Document layout detection data:
┌────────
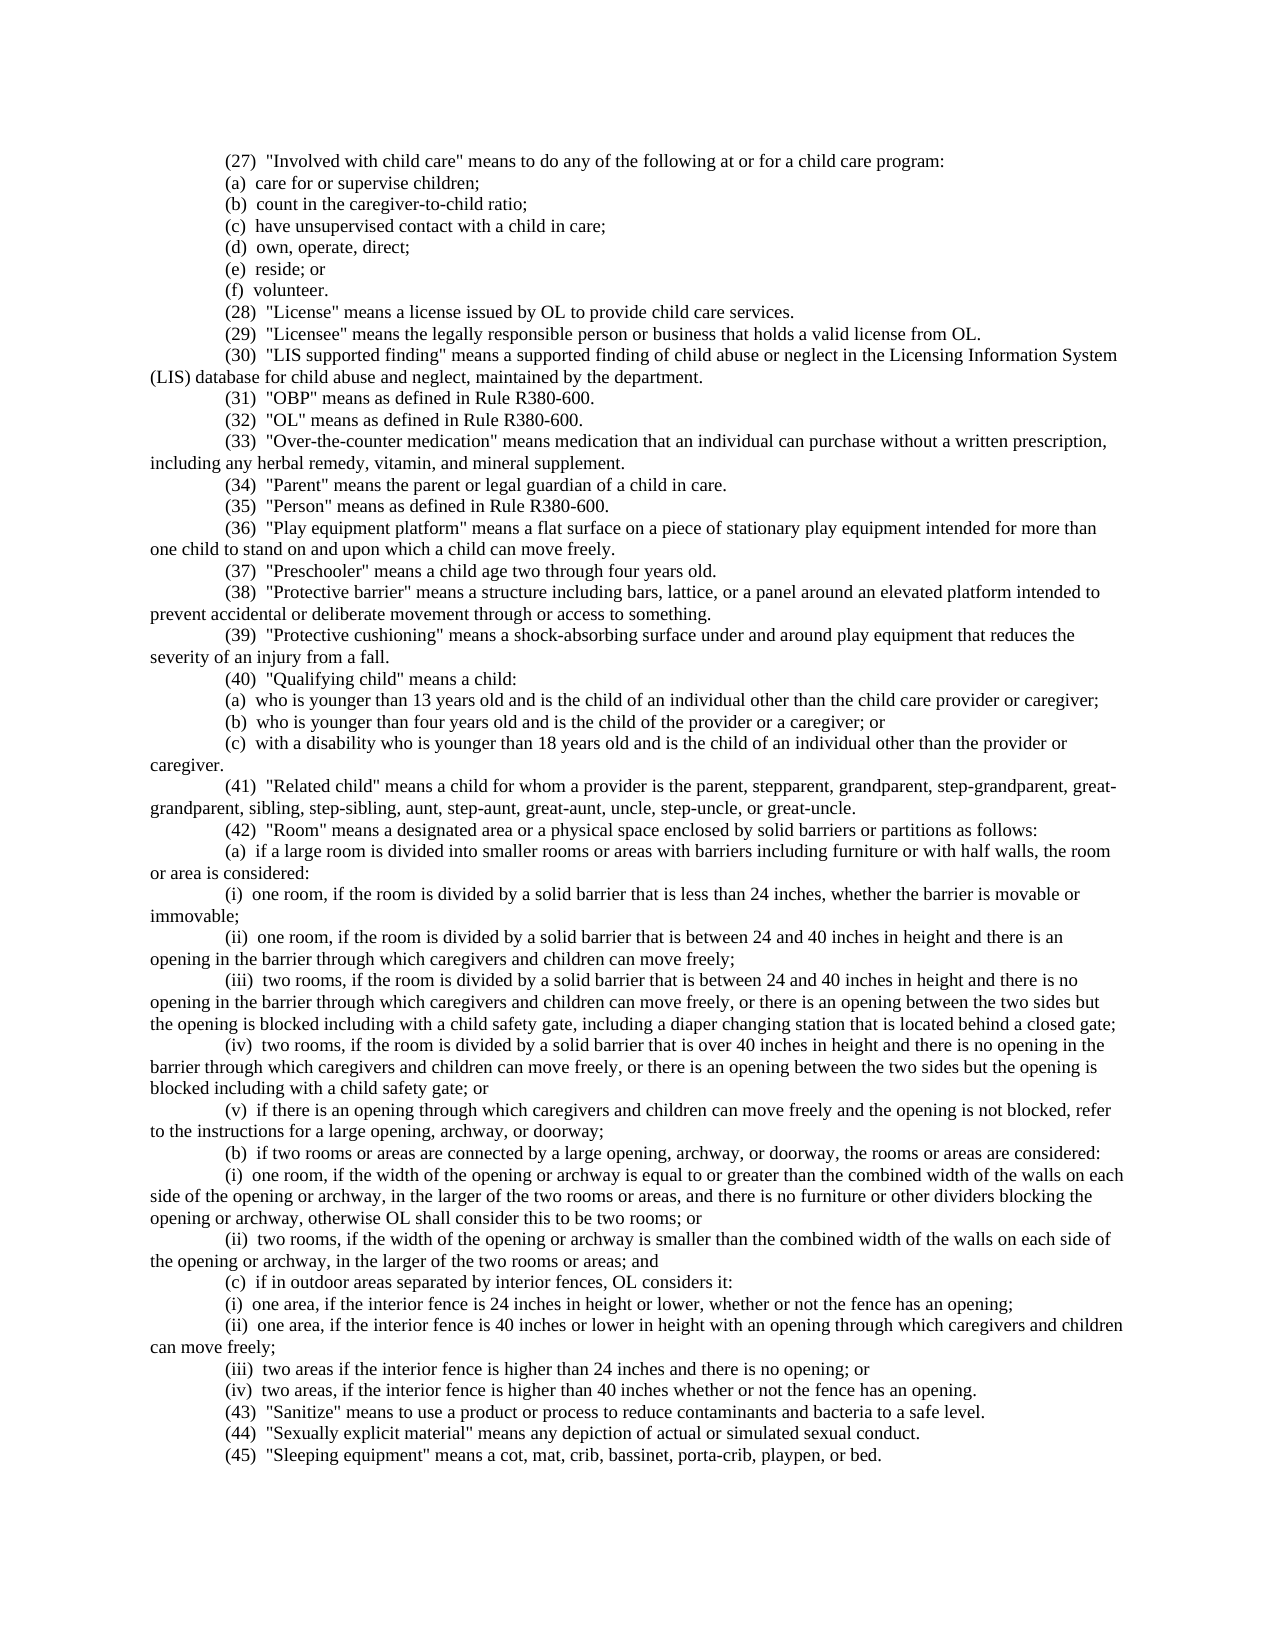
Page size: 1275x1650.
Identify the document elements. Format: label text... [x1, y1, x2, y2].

text (b) who is younger than four years old and is the child of the provider or a caregiver; or [150, 711, 1125, 732]
text (43) "Sanitize" means to use a product or process to reduce contaminants and bacteria to a safe level. [150, 1401, 1125, 1422]
text (iv) two rooms, if the room is divided by a solid barrier that is over 40 inches in height and there is no opening in the barrier through which caregivers and children can move freely, or there is an opening between the two sides but the opening is blocked including with a child safety gate; or [150, 1034, 1125, 1099]
text (v) if there is an opening through which caregivers and children can move freely and the opening is not blocked, refer to the instructions for a large opening, archway, or doorway; [150, 1099, 1125, 1142]
text (ii) two rooms, if the width of the opening or archway is smaller than the combined width of the walls on each side of the opening or archway, in the larger of the two rooms or areas; and [150, 1228, 1125, 1271]
text (44) "Sexually explicit material" means any depiction of actual or simulated sexual conduct. [150, 1422, 1125, 1444]
text (ii) one area, if the interior fence is 40 inches or lower in height with an opening through which caregivers and children can move freely; [150, 1314, 1125, 1357]
text (41) "Related child" means a child for whom a provider is the parent, stepparent, grandparent, step-grandparent, great-grandparent, sibling, step-sibling, aunt, step-aunt, great-aunt, uncle, step-uncle, or great-uncle. [150, 775, 1125, 818]
text (28) "License" means a license issued by OL to provide child care services. [150, 301, 1125, 322]
text (32) "OL" means as defined in Rule R380-600. [150, 409, 1125, 430]
text (38) "Protective barrier" means a structure including bars, lattice, or a panel around an elevated platform intended to prevent accidental or deliberate movement through or access to something. [150, 581, 1125, 624]
text (iv) two areas, if the interior fence is higher than 40 inches whether or not the fence has an opening. [150, 1379, 1125, 1401]
text (i) one area, if the interior fence is 24 inches in height or lower, whether or not the fence has an opening; [150, 1293, 1125, 1314]
text (f) volunteer. [150, 279, 1125, 301]
text (39) "Protective cushioning" means a shock-absorbing surface under and around play equipment that reduces the severity of an injury from a fall. [150, 624, 1125, 667]
text (b) if two rooms or areas are connected by a large opening, archway, or doorway, the rooms or areas are considered: [150, 1142, 1125, 1163]
text (40) "Qualifying child" means a child: [150, 667, 1125, 689]
text (ii) one room, if the room is divided by a solid barrier that is between 24 and 40 inches in height and there is an opening in the barrier through which caregivers and children can move freely; [150, 926, 1125, 969]
text (c) with a disability who is younger than 18 years old and is the child of an individual other than the provider or caregiver. [150, 732, 1125, 775]
text (42) "Room" means a designated area or a physical space enclosed by solid barriers or partitions as follows: [150, 818, 1125, 840]
text (27) "Involved with child care" means to do any of the following at or for a child care program: [150, 150, 1125, 172]
text (c) have unsupervised contact with a child in care; [150, 215, 1125, 236]
text (b) count in the caregiver-to-child ratio; [150, 193, 1125, 215]
text (iii) two rooms, if the room is divided by a solid barrier that is between 24 and 40 inches in height and there is no opening in the barrier through which caregivers and children can move freely, or there is an opening between the two sides but the opening is blocked including with a child safety gate, including a diaper changing station that is located behind a closed gate; [150, 969, 1125, 1034]
text (i) one room, if the room is divided by a solid barrier that is less than 24 inches, whether the barrier is movable or immovable; [150, 883, 1125, 926]
text (iii) two areas if the interior fence is higher than 24 inches and there is no opening; or [150, 1357, 1125, 1379]
text (29) "Licensee" means the legally responsible person or business that holds a valid license from OL. [150, 322, 1125, 344]
text (45) "Sleeping equipment" means a cot, mat, crib, bassinet, porta-crib, playpen, or bed. [150, 1444, 1125, 1465]
text (e) reside; or [150, 258, 1125, 279]
text (i) one room, if the width of the opening or archway is equal to or greater than the combined width of the walls on each side of the opening or archway, in the larger of the two rooms or areas, and there is no furniture or other dividers blocking the opening or archway, otherwise OL shall consider this to be two rooms; or [150, 1163, 1125, 1228]
text (c) if in outdoor areas separated by interior fences, OL considers it: [150, 1271, 1125, 1293]
text (36) "Play equipment platform" means a flat surface on a piece of stationary play equipment intended for more than one child to stand on and upon which a child can move freely. [150, 517, 1125, 560]
text (37) "Preschooler" means a child age two through four years old. [150, 560, 1125, 581]
text (31) "OBP" means as defined in Rule R380-600. [150, 387, 1125, 409]
text (a) who is younger than 13 years old and is the child of an individual other than the child care provider or caregiver; [150, 689, 1125, 711]
text (33) "Over-the-counter medication" means medication that an individual can purchase without a written prescription, including any herbal remedy, vitamin, and mineral supplement. [150, 430, 1125, 473]
text (a) if a large room is divided into smaller rooms or areas with barriers including furniture or with half walls, the room or area is considered: [150, 840, 1125, 883]
text (d) own, operate, direct; [150, 236, 1125, 258]
text (a) care for or supervise children; [150, 172, 1125, 193]
text (34) "Parent" means the parent or legal guardian of a child in care. [150, 473, 1125, 495]
text (35) "Person" means as defined in Rule R380-600. [150, 495, 1125, 517]
text (30) "LIS supported finding" means a supported finding of child abuse or neglect in the Licensing Information System (LIS) database for child abuse and neglect, maintained by the department. [150, 344, 1125, 387]
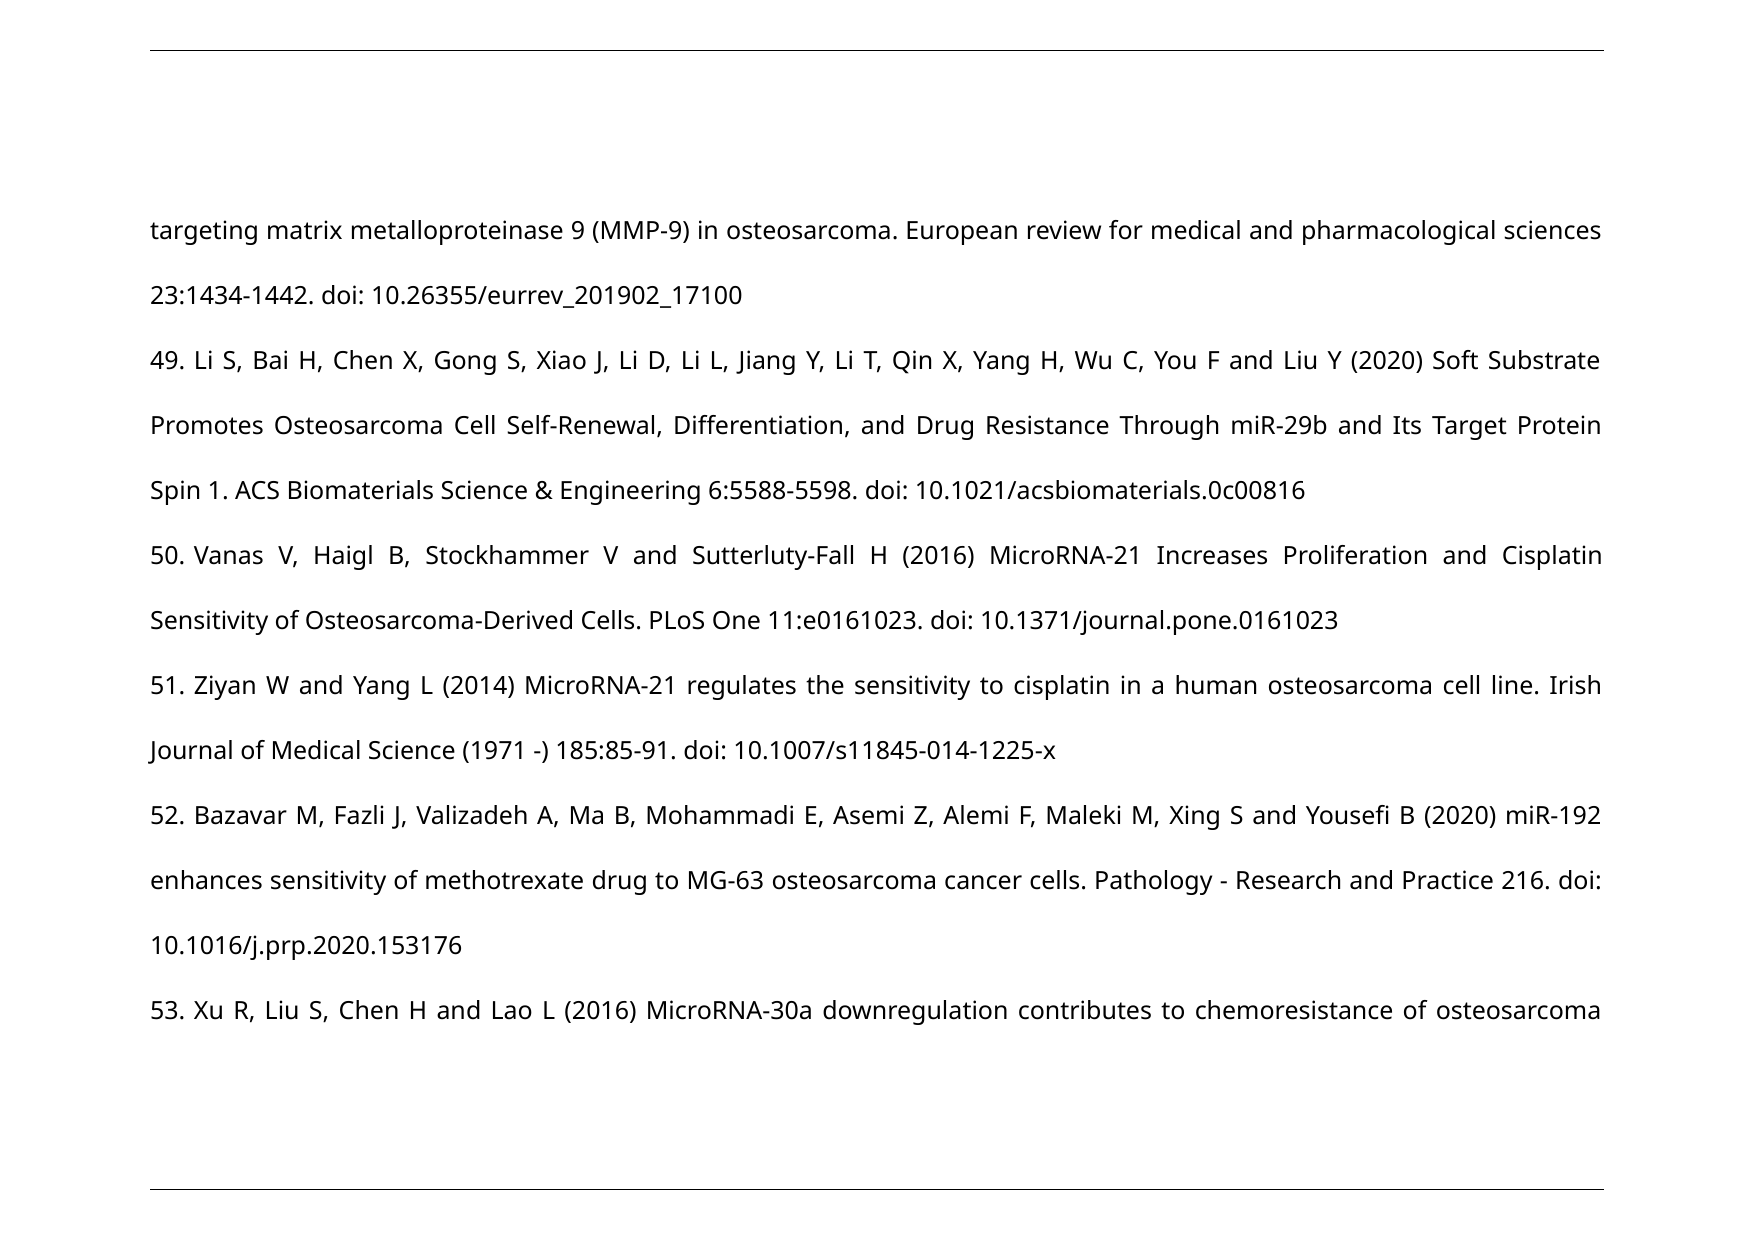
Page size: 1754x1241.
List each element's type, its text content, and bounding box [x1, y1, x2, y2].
└────────
What to produce:
All that is needed is the number of lines above in which the string "larger" appears.

Exercise response:
2